# Help deciding how to develop



## encom_ (Aug 1, 2017)

Hi guys,

I need some help. Until now I developed 4 rolls of film shot at box speed with standard development times. Now, however, I made the mistake of not double checking my settings.. twice.. [emoji849]

So I have a roll of film with one frame that is underexposed 1 stop, and 16 frames that are overexposed 2 stops. So, the question is, how should I expose the other frames, and how should I develop the roll?

Any help would be very helpful.


Sent from my iPhone using Tapatalk


----------



## webestang64 (Aug 1, 2017)

I would shoot the rest of the roll at 2 stops over and process for that setting. Might just have to lose that 1 shot for the sake of the others.


----------



## vintagesnaps (Aug 1, 2017)

Welcome to the club... lol

I've found if the negatives are dense, I can zap light thru them and might still get a good photo; if they're thin I can't do much of anything with them. So you might be able to get something decent from this roll. I don't know that I'd spend a lot of time on prints from this but would probably do whatever is most significant. 

Or maybe would it be worth having a lab process this roll, where you could let them know you realized the exposure was off. If you're newer to this a lab might know how to adjust.


----------



## CarlH (Aug 2, 2017)

Another option is use a stand developer like rodinal (R09) at 1-50 or even 1-100 as the long development time tends to even out any exposure errors.


----------



## Derrel (Aug 2, 2017)

I would not worry too much about one frame being underexposed by a stop...unless it is **the** critical frame of the entire roll! As above...I would shoot the rest of the frames at 2-over, and then cut the development time down 20% or so from your normal development time...developp the over-exposed roll "less than normal" (AKA '*minus development*'). 

A stand developer approach, or a fairly weak and slower-acting developer, like D-76 cut 1:1 with water, or Kodak HC-110 Dilution B, with 10 seconds of roller-pin agitation on the individual one-minute intervals ought to produce decent negatives.


----------



## encom_ (Aug 3, 2017)

Thanks for the reactions. I believe I will shoot the rest at 2 over as suggested and ignore the one frame. So that means it will be to light to get anything useful from it, right?

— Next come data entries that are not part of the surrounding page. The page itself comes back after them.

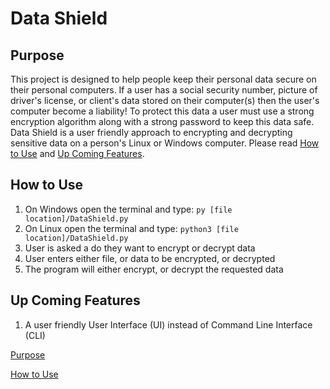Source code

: <!DOCTYPEhtml>
 <html lang="en-US">
  <body>

<h1>Data Shield</h1>

<div id="intro">
	<h2>Purpose</h2>
	<p>This project is designed to help people keep their personal data secure on their personal computers. If a user has a social security number, picture of driver's license, or client's data stored on their computer(s) then the user's computer become a liability! To protect this data a user must use a strong encryption algorithm along with a strong password to keep this data safe. Data Shield is a user friendly approach to encrypting and decrypting sensitive data on a person's Linux or Windows computer. Please read <a href="#how2">How to Use</a> and <a href="#upComing">Up Coming Features</a>.</p>
</div>

<div id="how2">
	<h2>How to Use</h2>
		<ol>
			<li>On Windows open the terminal and type: <code>py [file location]/DataShield.py</code>
			<li>On Linux open the terminal and type: <code>python3 [file location]/DataShield.py</code>
			<li>User is asked a do they want to encrypt or decrypt data</li>
			<li>User enters either file, or data to be encrypted, or decrypted</li>
			<li>The program will either encrypt, or decrypt the requested data</li>
		</ol>
</div>

<div id="upComing">
	<h2>Up Coming Features</h2>
	<ol>
		<li>A user friendly User Interface (UI) instead of Command Line Interface (CLI)</li>
	</ol>
</div>

<p><a href="#intro">Purpose</a></p>
<a href="#how2">How to Use</a>

 </body>
</html>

edit: I mean the film would be almost clear. Not the image after print.

Sent from my iPhone using Tapatalk


----------



## webestang64 (Aug 10, 2017)

encom_ said:


> Thanks for the reactions. I believe I will shoot the rest at 2 over as suggested and ignore the one frame. So that means it will be to light to get anything useful from it, right?
> 
> edit: I mean the film would be almost clear. Not the image after print.
> 
> Sent from my iPhone using Tapatalk



There still could be a slight image there. There is a process using chromium intensifier that can bring out an underexposed negative.
Photographers' Formulary Chromium Intensifier for Black 05-0065


----------



## Gary A. (Aug 10, 2017)

One stop under, should still be useable ... sorta depends on your metering expertise as well.


----------



## Derrel (Aug 10, 2017)

I think you are tremendously tremendously over emphasizing the development time as relates to exposure. The film will be fine in the manner you develop it. Plus development, or normal development, or minus development, there should be plenty of latitude to get a decent image


----------



## Light Guru (Aug 10, 2017)

CarlH said:


> Another option is use a stand developer like rodinal (R09) at 1-50 or even 1-100 as the long development time tends to even out any exposure errors.



^^THIS^^  Stand development is the best option. Rodinal 1:100 for an hour with 30 seconds agitation at the beginning and at 30 min.


----------